• [Supplied records]
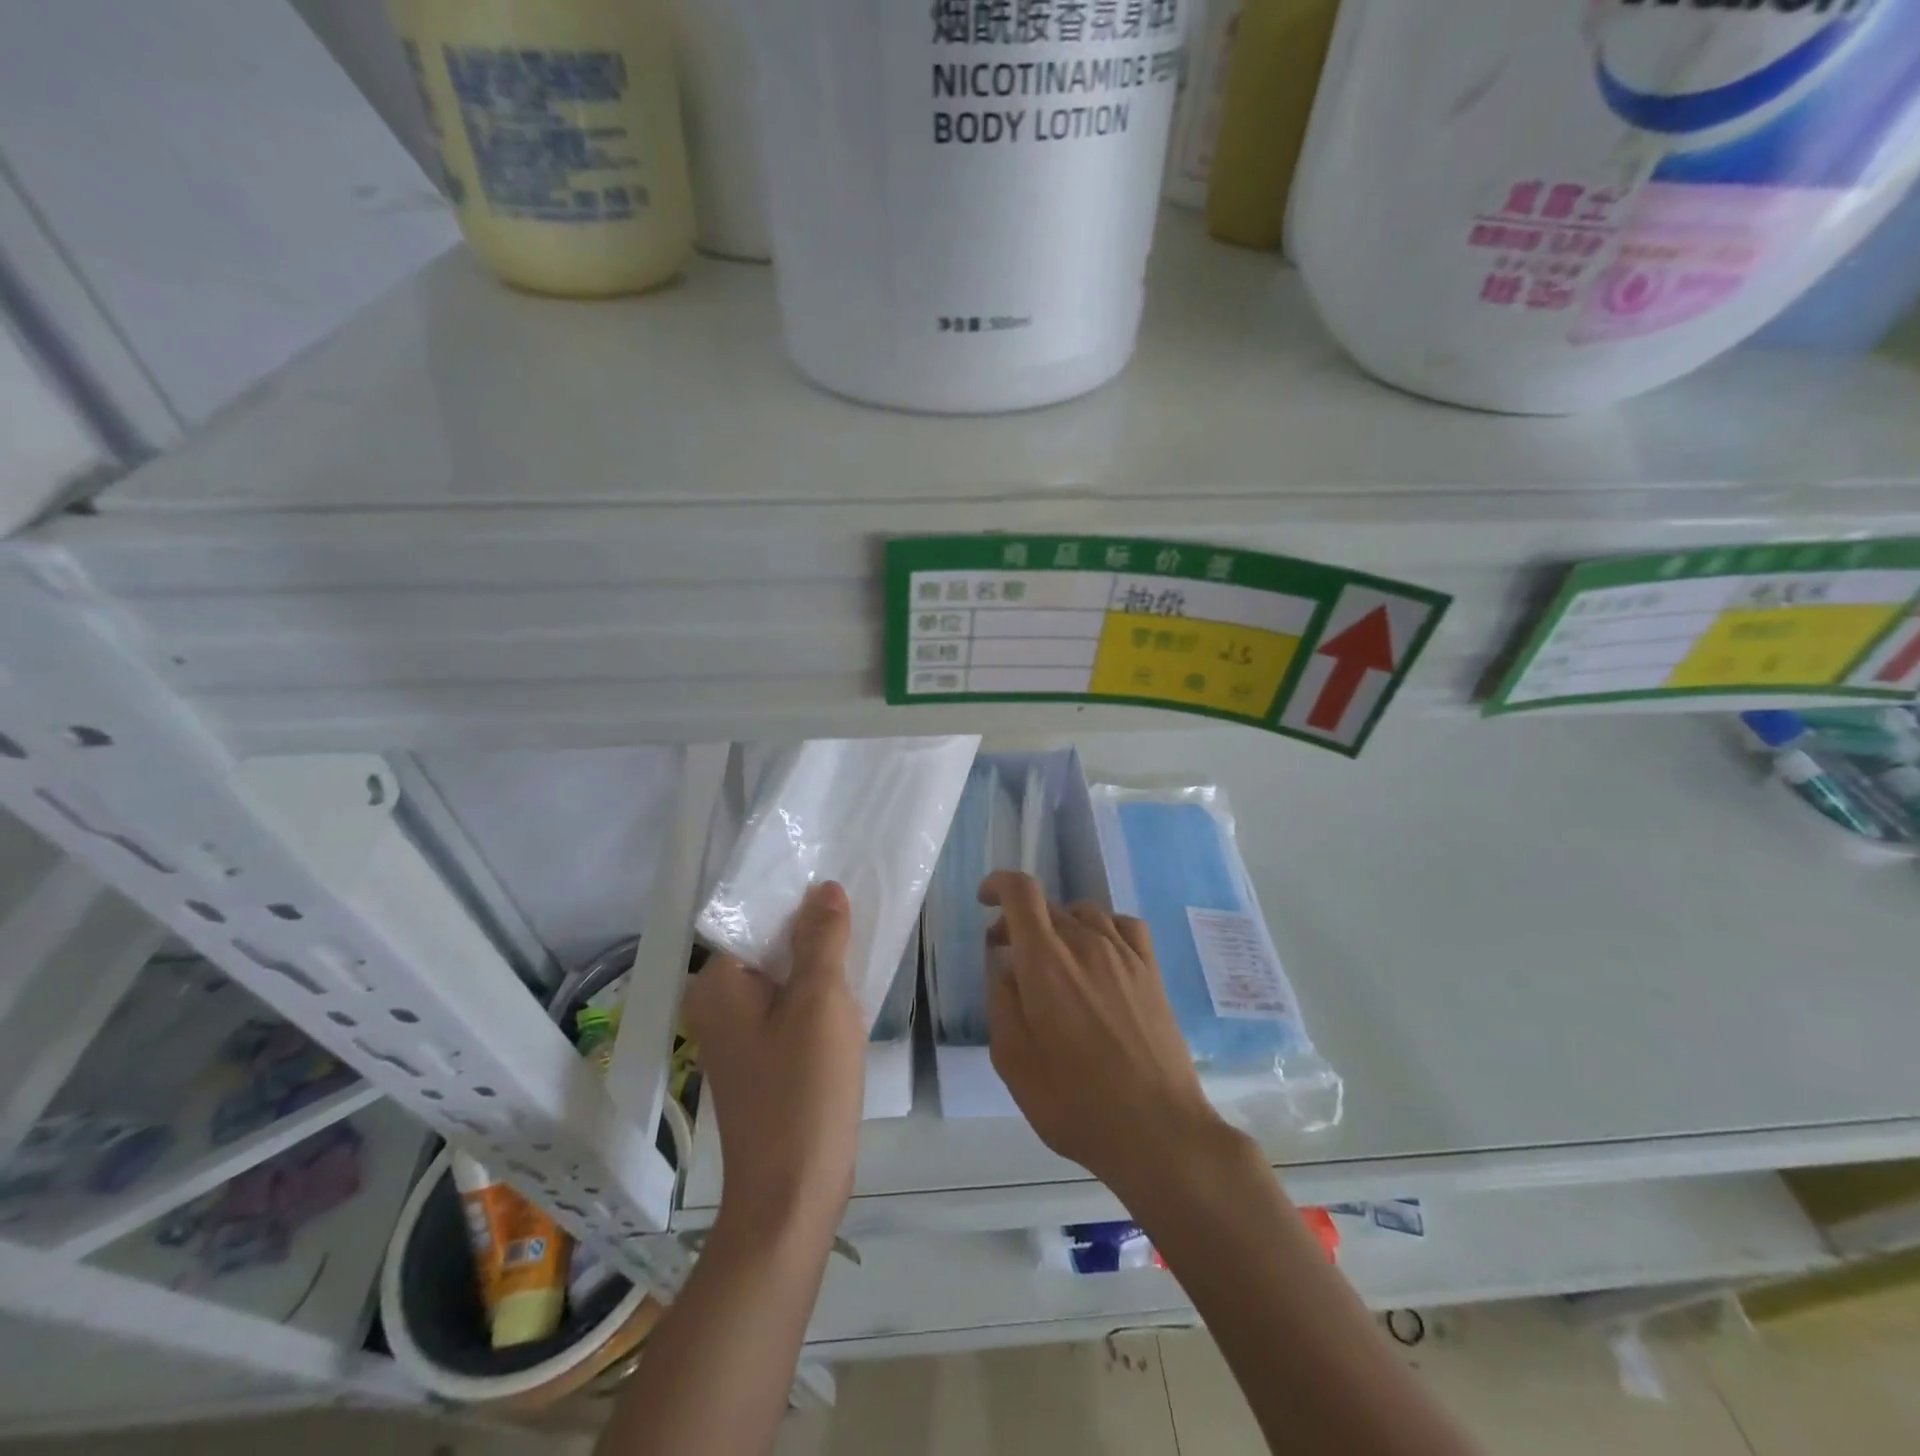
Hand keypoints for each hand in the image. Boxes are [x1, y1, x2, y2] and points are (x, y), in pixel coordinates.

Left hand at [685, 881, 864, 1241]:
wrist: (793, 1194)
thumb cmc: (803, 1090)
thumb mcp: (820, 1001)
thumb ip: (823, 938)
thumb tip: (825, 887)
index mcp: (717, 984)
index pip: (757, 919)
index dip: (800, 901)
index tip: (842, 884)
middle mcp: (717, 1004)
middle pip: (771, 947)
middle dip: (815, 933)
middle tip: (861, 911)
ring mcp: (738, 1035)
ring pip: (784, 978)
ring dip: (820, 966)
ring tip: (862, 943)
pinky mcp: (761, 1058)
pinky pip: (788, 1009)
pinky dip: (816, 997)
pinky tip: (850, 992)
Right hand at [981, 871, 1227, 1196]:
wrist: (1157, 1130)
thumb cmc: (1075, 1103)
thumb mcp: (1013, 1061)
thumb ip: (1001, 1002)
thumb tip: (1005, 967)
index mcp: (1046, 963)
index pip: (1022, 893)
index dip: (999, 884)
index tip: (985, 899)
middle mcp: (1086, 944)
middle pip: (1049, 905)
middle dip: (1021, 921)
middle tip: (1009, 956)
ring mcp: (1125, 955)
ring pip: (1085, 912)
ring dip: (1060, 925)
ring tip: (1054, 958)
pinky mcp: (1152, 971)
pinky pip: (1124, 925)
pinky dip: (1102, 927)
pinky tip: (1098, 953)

• [Assignment]
Only those lines running from the one containing "middle tip: (1009, 956)" through the last line of the data above are to be copied, exactly, with both ends included.

• [Written response]
middle tip: (1009, 956)
ring mcp: (1125, 955)
ring pip: (1085, 912)
ring dip: (1060, 925)
ring tip: (1054, 958)
pinky mcp: (1152, 971)
pinky pip: (1124, 925)
pinky dip: (1102, 927)
pinky tip: (1098, 953)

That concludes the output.